Blackhawks’ Caleb Jones maintaining confidence — with Luke Richardson’s help — through recent adversity
Jones on Wednesday took accountability for a series of “mishaps” over his last three games. Richardson, meanwhile, has worked closely with Jones to boost his spirits.
DALLAS — Blackhawks coach Luke Richardson recently sat down with struggling defenseman Caleb Jones to show him a specific video clip.
In it, Lightning star Mikhail Sergachev — analytically one of top-performing defensemen in the NHL this season — casually skated out from behind his net, then lost the puck right in the slot. Stars forward Radek Faksa jumped on the puck and scored a game-tying goal with less than five minutes left.
Richardson’s message? Over the course of thousands of shifts over 82 games, mistakes are inevitable. Even the best players make them. And they’re not worth beating oneself up about.
“That can happen,” Jones said. “It’s just bad ‘puck luck.’ It’s a long season, and that happens to everyone. [You have to] keep your confidence and keep pushing and getting better. It was a good conversation.”
Jones knows he has struggled lately. That’s no secret. His nightmarish stretch started last week against the Hurricanes, when he caused a goal against with a disastrous pass from behind his own net in similar fashion to Sergachev.
It continued against the Blues, when all five goals the Hawks allowed came with him on the ice. And after being healthy-scratched against the Bruins to reset mentally, it culminated against the Penguins, when Sidney Crosby beat him to score the game-winning goal and spoil the Hawks’ comeback.
The Hawks’ scoring-chance ratio during Jones’ five-on-five ice time this season had fallen to 37.8% — which ranked 203rd among 211 defensemen — entering Wednesday’s game against the Stars. Over the previous six games, his ratio was 31.4%. (To be fair, every Hawks defenseman sits in the bottom half of the league.)
After the morning skate Wednesday, Jones could only chuckle about the minus-five night; he’d never experienced anything like that in his hockey-playing life. But as he has throughout his Chicago tenure, he still took accountability for his struggles.
“The last three or four [games], there have been a couple of mishaps,” Jones said. “I have to find a way personally, when those games happen, to bounce back better and make sure they don’t last. That’s just a learning process for me. Overall this year, I started out really good, but the last three or four games have been a little down. So I just have to stay confident and work my way through it. It’s just a little slump. I’ll be all right.”
Jones has become a lightning rod for criticism from a portion of the fan base that desperately wants him benched.

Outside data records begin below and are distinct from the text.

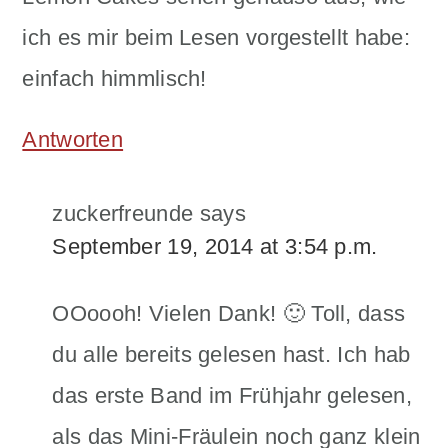
ich es mir beim Lesen vorgestellt habe:
einfach himmlisch!
Antworten
zuckerfreunde
says
September 19, 2014 at 3:54 p.m.
OOoooh! Vielen Dank! 🙂 Toll, dass
du alle bereits gelesen hast. Ich hab
das erste Band im Frühjahr gelesen,
als das Mini-Fräulein noch ganz klein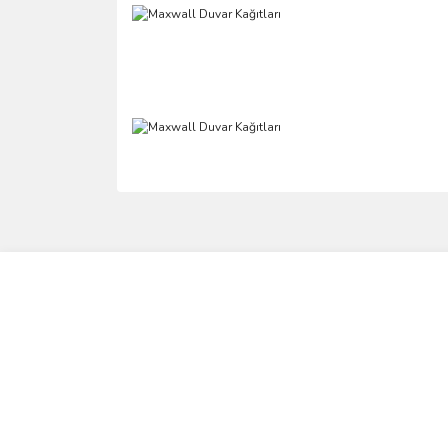
Bu ürünün fiyat bilgisi, resim, ürün açıklamalarında 
Görüş ve önerileriniz için teşekkür ederiz.
Ürün resmi kalitesiz, bozuk veya görüntülenemiyo
Ürün açıklamasında eksik bilgiler bulunuyor.
Ürün bilgilerinde hatalar bulunuyor.
Ürün fiyatı diğer sitelerden daha pahalı.
Bu ürüne benzer farklı alternatifler olmalı.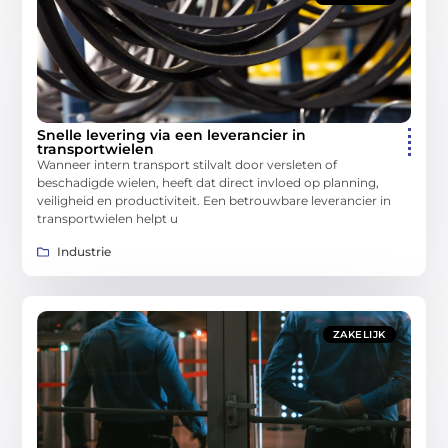
Snelle levering via een leverancier in
transportwielen
Wanneer intern transport stilvalt door versleten of
beschadigde wielen, heeft dat direct invloed op planning,
veiligheid en productiviteit. Een betrouwbare leverancier in
transportwielen helpt u
Industrie
ZAKELIJK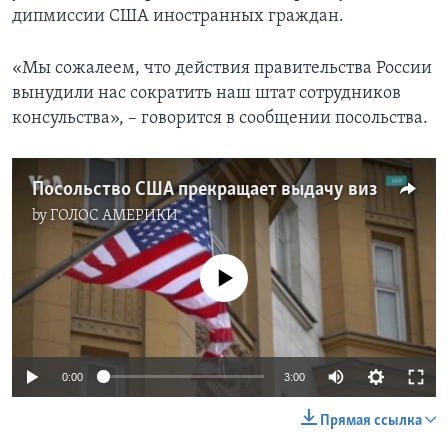
дипмиссии США иностранных граждан.
«Мы сожалеем, что действия правительства России
вынудили нас сократить наш штат сотрудников
консульства», – говорится в сообщении посольства.
Посольство США прекращает выдачу виз
by
ГОЛОС АМЕРИКИ
No media source currently available
0:00
3:00
Прямая ссылка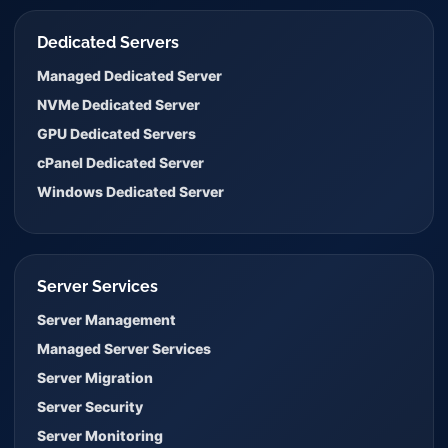
Dedicated Servers
Managed Dedicated Server
NVMe Dedicated Server
GPU Dedicated Servers
cPanel Dedicated Server
Windows Dedicated Server
Server Services
Server Management
Managed Server Services
Server Migration
Server Security
Server Monitoring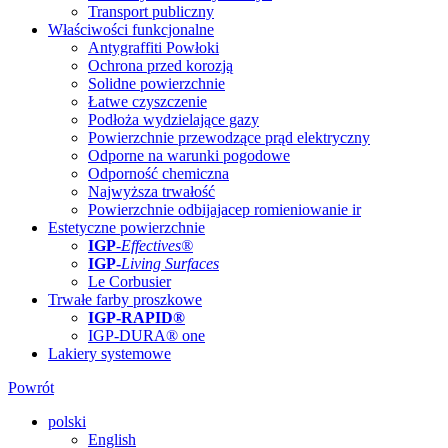
Transport publiczny
Właściwości funkcjonalne
Antygraffiti Powłoki
Ochrona przed korozją
Solidne powierzchnie
Łatwe czyszczenie
Podłoża wydzielające gazy
Powierzchnie przewodzące prąd elektryczny
Odporne na warunki pogodowe
Odporność chemiczna
Najwyższa trwałość
Powierzchnie odbijajacep romieniowanie ir
Estetyczne powierzchnie
IGP
-
Effectives®
IGP-
Living Surfaces
Le Corbusier
Trwałe farby proszkowe
IGP-RAPID®
IGP-DURA® one
Lakiery systemowe
Powrót
polski
English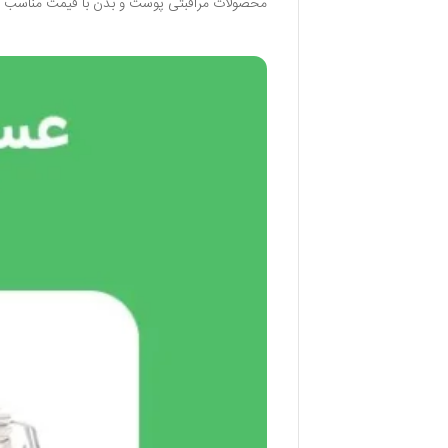
محصولات مراقبتی پوست و بدن با قیمت مناسب ت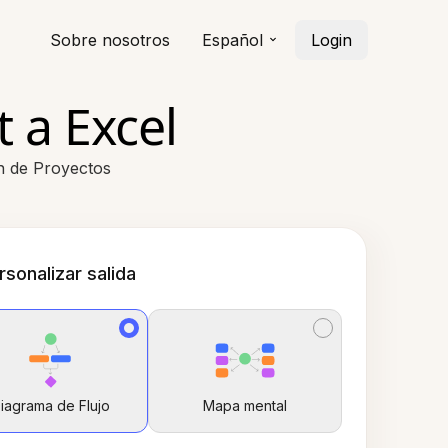
Sobre nosotros
Español
Login
 a Excel
n de Proyectos
rsonalizar salida
iagrama de Flujo
Mapa mental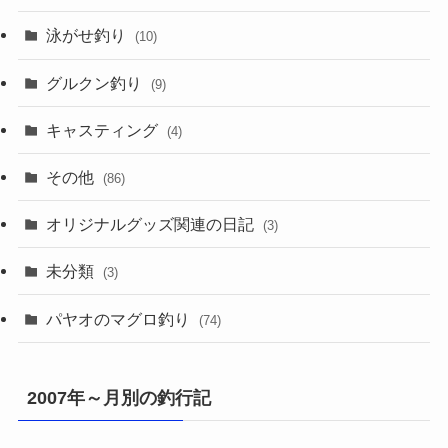
泳がせ釣り
(10)
グルクン釣り
(9)
キャスティング
(4)
その他
(86)
オリジナルグッズ関連の日記
(3)
未分類
(3)
パヤオのマグロ釣り
(74)
2007年～月別の釣行記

On one hand, the Hawks do suddenly have a defensive-personnel conundrum. Ian Mitchell and Filip Roos were healthy scratches Wednesday with Seth Jones returning from injury. Two young players missing out on development opportunities while two veteran journeymen (Jarred Tinordi and Jack Johnson) and one slumping player (Caleb Jones) remain in the lineup doesn’t make the most sense.
On the other hand, Jones enjoyed a very good stretch of hockey before this recent downturn. From Oct. 25 through Nov. 3, he had six assists in six games and was relatively clean with the puck. He is an excellent skater who often has shown flashes of top-four potential, only to be held back by his inconsistency.
Richardson, for the record, has stood firmly behind Jones at every turn, continually offering votes of confidence.
“He has done really well,” Richardson said Wednesday. “There have been a couple of games where he’s been on the ice for goals against, but he’s not the only one. He seems like he’s matured and grown. He has taken a big leap in this opportunity and run with it. Getting back to a normal role, which is a little bit less [demanding], he’s going to be confident in that — and he should be.”
Richardson’s support has allowed Jones to keep his spirits up in spite of the adversity.
That’s reflected in Jones’ optimism. He — and the Hawks’ coaching staff — believes his brother’s return will have a positive ripple effect on the rest of the defensive corps. The two of them enjoyed a family dinner Tuesday in Dallas and expected a “decent-sized” group of family, friends and advisers at the American Airlines Center for the game.
“We’re all excited to have [Seth] back,” Caleb Jones said. “When you lose a guy like that, you all have to take on a little more. Over the last couple of weeks, we did a good job of it, but it can start to catch up to you a little bit. Guys are doing things that they’ve never done. Getting him back will take that load off and let us all get back to playing . . . how we were at the start of the year.”